Learning Objectives

Learning Objectives

After completing your study of this chapter, you should be able to do the following:

  • Describe and identify the different levels of measurement.
  • Summarize test scores using class intervals and frequency distributions.
  • Describe the characteristics of the normal curve as well as skewed, peaked, and bimodal distributions.
  • Describe the purpose and calculate measures of central tendency, measures of variability, and measures of relationship.
  • Convert raw test scores into more meaningful units.
  • Describe norm-based interpretation and the different types of norms.

Chapter Summary

Most psychological tests produce raw scores. The claims we can make using these scores depend on the scores’ level of measurement. Four common levels of measurement are nominal, ordinal, interval, and ratio. As we move from one level of measurement to the next, we are able to perform more mathematical operations (addition, subtraction, multiplication, and division) that allow us to make more and different claims regarding test results.

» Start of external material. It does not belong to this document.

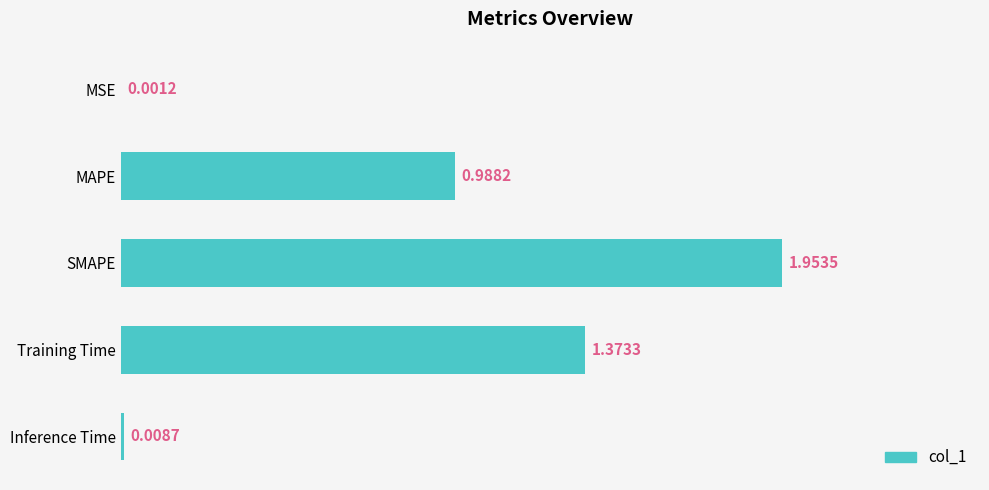

At which category does the chart reach its peak across all series?

SMAPE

To make sense of raw scores, we rely on a number of techniques. For example, we plot frequency distributions and calculate measures of central tendency, variability, and relationship. Each technique we use has a different purpose. Frequency distributions provide us with a picture of a distribution of scores. Measures of central tendency (mean, mode, and median) help us identify the center of a distribution of scores. Measures of variability (range, variance, and standard deviation) help us understand the spread of scores in a distribution. Measures of relationship (correlation coefficients) help us determine the rela­tionship between distributions of test scores.

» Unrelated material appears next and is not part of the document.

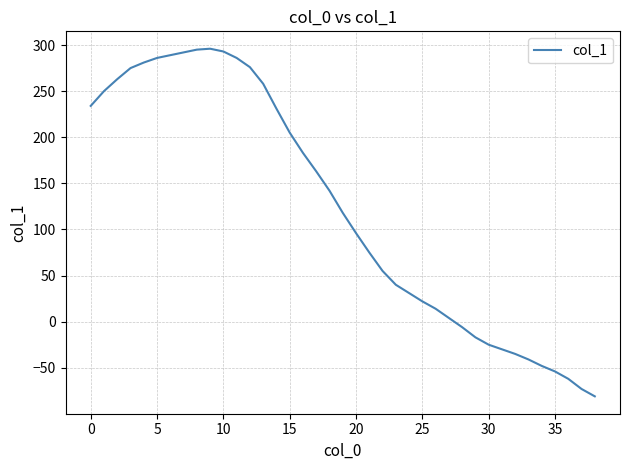

What is the smallest value displayed?

-81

We also convert raw scores into standard units of measurement (e.g., percentage, standard deviation unit, z score, T score, percentile) to provide more meaning to individual scores and so that we can com­pare individual scores with those of a previously tested group or norm group. Norms provide us with a standard against which we can compare individual test scores and make accurate inferences. There are a number of different types of norms, and test users must select and use the norm group that is most similar to the test takers. Test users should also be careful to use up-to-date norms and be sure that the norm group is representative of the target population. Those who interpret test scores using norm-based interpretation should have a good rationale for using a specific norm group.